How to Be an Artist
David Bowie on what it means to be creative, and why storytelling is not the same as truth.
How to Be an Artist
According to David Bowie.
David Bowie said something in a 2003 interview that has stayed with me. He was asked about his own work, why he constantly changed style, why he reinvented himself. His answer was not what you would expect. He said something like: "I am not first and foremost a singer. I am a storyteller. And the instrument of that is music."
This seems simple, but it decentralizes everything. For many artists, technique is central. You are a painter, so you refine your brushwork. You are a composer, so you deepen your harmonic possibilities. But Bowie said essentially: technique is secondary. It is about what you tell.

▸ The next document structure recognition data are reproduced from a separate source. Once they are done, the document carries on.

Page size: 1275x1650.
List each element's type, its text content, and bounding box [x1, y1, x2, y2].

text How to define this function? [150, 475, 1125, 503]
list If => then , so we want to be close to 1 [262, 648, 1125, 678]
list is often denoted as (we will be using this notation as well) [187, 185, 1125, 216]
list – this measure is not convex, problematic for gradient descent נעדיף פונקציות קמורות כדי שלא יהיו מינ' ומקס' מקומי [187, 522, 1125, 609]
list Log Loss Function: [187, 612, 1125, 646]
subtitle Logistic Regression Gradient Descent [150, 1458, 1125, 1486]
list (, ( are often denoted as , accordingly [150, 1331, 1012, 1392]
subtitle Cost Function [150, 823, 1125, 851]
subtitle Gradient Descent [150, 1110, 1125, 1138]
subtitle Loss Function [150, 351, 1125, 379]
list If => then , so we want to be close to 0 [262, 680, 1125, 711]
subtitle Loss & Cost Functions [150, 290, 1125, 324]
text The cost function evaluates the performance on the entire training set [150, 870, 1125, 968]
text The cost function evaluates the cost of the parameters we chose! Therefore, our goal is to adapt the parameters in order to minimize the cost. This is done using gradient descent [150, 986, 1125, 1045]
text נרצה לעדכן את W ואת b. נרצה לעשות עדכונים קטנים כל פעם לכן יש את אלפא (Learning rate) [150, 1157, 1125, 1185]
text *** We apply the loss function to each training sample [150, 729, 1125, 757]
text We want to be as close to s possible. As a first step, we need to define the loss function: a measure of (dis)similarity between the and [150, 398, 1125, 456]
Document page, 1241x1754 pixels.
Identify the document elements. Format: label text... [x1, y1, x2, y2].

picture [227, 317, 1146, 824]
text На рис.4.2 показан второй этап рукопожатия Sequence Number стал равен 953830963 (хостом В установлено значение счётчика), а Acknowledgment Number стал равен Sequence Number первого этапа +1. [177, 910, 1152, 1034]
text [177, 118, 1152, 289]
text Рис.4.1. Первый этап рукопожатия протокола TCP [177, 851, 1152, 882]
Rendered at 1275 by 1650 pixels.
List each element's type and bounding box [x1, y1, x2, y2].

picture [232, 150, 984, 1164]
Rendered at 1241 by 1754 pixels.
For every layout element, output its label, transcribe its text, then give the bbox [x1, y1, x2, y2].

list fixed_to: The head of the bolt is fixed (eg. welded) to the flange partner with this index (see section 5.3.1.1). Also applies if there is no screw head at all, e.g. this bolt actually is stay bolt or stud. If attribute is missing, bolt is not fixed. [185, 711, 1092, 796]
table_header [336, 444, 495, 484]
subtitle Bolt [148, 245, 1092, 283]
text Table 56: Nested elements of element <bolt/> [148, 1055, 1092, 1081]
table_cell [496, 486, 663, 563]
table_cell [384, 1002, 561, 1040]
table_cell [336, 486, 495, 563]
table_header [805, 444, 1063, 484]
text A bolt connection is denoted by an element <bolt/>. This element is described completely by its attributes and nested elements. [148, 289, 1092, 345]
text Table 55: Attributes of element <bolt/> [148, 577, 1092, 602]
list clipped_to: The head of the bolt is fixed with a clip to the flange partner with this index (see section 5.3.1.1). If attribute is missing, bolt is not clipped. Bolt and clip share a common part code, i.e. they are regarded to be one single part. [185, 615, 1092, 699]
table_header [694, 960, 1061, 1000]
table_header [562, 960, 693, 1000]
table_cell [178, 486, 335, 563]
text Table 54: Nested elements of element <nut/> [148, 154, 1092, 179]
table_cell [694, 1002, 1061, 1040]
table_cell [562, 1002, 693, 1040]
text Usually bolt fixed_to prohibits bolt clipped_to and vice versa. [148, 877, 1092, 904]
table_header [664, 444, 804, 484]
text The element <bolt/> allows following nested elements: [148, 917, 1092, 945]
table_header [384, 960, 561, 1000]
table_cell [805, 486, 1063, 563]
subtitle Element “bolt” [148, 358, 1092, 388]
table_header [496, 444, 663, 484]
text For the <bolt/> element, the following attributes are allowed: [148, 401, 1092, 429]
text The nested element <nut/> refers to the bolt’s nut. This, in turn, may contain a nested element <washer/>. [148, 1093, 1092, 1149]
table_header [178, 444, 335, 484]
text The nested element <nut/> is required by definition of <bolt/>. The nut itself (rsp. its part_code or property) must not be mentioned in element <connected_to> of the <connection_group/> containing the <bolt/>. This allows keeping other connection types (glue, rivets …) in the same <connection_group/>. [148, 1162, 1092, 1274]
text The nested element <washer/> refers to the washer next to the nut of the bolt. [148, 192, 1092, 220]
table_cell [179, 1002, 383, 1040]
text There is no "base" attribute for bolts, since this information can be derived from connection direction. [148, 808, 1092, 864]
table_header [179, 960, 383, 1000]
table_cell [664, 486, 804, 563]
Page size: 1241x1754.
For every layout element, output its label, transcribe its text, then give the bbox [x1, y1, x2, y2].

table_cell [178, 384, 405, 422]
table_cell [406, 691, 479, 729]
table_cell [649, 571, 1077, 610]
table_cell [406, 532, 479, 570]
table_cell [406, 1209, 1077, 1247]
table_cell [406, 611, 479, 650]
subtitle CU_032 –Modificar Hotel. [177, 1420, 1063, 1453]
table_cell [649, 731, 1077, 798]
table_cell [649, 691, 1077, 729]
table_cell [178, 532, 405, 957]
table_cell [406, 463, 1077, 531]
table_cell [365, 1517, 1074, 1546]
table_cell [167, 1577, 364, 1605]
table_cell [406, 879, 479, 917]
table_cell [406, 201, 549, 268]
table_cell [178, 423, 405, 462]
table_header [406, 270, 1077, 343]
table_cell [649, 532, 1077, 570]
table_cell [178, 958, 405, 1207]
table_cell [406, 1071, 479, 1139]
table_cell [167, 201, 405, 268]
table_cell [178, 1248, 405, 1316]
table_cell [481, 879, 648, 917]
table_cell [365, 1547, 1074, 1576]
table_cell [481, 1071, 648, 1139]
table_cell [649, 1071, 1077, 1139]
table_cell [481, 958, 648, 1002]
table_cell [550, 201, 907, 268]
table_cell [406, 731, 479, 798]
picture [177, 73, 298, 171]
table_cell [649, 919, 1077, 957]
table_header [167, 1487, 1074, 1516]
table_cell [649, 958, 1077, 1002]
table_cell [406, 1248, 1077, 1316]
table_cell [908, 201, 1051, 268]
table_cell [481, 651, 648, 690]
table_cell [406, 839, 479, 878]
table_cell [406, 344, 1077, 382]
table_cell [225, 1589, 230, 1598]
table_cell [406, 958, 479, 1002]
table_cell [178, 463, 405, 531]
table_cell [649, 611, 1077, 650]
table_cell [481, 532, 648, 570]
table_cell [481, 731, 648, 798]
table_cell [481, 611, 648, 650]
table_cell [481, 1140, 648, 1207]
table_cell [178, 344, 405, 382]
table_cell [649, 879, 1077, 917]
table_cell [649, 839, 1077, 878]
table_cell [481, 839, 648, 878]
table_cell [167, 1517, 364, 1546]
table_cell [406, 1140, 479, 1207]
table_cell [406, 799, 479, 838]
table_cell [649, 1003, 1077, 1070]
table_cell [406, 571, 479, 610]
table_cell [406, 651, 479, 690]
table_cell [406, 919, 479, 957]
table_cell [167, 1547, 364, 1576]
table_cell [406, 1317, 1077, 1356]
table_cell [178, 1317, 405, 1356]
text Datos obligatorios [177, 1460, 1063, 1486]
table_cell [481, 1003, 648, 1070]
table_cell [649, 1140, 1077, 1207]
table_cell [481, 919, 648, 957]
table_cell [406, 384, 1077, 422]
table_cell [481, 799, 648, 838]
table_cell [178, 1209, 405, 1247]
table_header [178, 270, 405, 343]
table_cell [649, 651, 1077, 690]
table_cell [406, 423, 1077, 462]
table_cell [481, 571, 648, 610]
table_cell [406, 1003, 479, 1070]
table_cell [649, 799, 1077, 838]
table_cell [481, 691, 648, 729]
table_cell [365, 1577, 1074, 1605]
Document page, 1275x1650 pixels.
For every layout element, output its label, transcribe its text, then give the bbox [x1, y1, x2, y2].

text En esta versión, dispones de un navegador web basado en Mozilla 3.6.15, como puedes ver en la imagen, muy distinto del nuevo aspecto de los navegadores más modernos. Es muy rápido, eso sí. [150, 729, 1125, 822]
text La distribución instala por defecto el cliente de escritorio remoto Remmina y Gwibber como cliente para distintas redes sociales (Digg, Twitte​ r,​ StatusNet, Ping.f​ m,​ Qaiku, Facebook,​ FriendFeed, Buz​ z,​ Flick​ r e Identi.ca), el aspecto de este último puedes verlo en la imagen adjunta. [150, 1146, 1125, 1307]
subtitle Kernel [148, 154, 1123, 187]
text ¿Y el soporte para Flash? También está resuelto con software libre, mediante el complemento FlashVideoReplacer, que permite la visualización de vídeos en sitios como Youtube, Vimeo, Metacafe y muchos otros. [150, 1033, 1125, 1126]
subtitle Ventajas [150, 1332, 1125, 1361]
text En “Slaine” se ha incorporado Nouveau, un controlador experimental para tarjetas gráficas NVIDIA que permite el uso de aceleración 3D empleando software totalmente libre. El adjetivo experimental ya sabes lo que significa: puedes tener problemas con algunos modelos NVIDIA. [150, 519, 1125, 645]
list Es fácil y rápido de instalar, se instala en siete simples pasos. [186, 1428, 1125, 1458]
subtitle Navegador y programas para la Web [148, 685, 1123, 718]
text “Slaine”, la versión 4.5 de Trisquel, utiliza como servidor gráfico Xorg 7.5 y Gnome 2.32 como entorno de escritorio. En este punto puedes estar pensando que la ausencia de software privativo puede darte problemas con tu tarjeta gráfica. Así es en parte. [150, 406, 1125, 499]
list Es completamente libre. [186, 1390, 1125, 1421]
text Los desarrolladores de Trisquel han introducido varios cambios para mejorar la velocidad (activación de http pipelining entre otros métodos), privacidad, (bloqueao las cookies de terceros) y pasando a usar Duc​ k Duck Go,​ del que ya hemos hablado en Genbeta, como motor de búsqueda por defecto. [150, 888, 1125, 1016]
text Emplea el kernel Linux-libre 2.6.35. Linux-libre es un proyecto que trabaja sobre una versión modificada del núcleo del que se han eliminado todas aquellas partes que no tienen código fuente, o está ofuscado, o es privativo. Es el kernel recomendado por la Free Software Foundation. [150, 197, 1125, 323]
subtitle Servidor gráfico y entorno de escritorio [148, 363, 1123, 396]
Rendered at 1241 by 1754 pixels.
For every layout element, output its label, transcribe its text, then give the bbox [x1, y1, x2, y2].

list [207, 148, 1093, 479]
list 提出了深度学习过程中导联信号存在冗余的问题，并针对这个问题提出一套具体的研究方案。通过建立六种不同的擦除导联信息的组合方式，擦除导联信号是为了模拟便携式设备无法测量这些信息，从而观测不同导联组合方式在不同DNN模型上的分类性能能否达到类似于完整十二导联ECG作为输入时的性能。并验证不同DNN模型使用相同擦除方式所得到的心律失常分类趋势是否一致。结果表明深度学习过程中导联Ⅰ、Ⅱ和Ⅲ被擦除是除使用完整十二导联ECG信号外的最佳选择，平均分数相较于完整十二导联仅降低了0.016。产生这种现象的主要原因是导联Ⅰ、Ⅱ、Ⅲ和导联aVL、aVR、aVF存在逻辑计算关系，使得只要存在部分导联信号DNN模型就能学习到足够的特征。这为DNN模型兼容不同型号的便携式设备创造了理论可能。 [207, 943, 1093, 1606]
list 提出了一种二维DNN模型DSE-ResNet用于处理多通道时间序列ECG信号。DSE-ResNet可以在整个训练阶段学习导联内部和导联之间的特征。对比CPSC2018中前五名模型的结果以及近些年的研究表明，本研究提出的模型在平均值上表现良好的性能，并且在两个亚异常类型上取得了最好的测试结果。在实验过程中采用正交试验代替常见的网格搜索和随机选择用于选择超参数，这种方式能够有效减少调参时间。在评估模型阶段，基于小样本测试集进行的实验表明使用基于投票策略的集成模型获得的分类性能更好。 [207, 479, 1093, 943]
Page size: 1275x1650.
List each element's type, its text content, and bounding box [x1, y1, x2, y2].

From this follows that you need an enormous amount of material. You cannot tell the same story twice. That is why Bowie constantly changes. Ziggy Stardust is a different story than Aladdin Sane, which is different than Station to Station. Each change is not arbitrary. It is necessary.
This also has implications for truth. An artist tells stories, not facts. An autobiographical painting by Frida Kahlo conveys truth in a way no documentary can. But it is truth filtered through storytelling. It is selected, composed, arranged. That does not make it untrue, but it makes clear that you are looking at artwork, not a note.
Much contemporary art struggles with this distinction. It tries to pass off authenticity as creativity, or the reverse. A self-portrait is not interesting because it is true. A self-portrait is interesting because the artist has chosen what you see. That is choice, not truth.
What Bowie grasped was that creativity does not mean freedom. It means constraint given by narrative. You choose a story, and then the rest of your choices follow from it. That is precisely where craft and art meet. You are not free. You are subject to the logic of what you tell.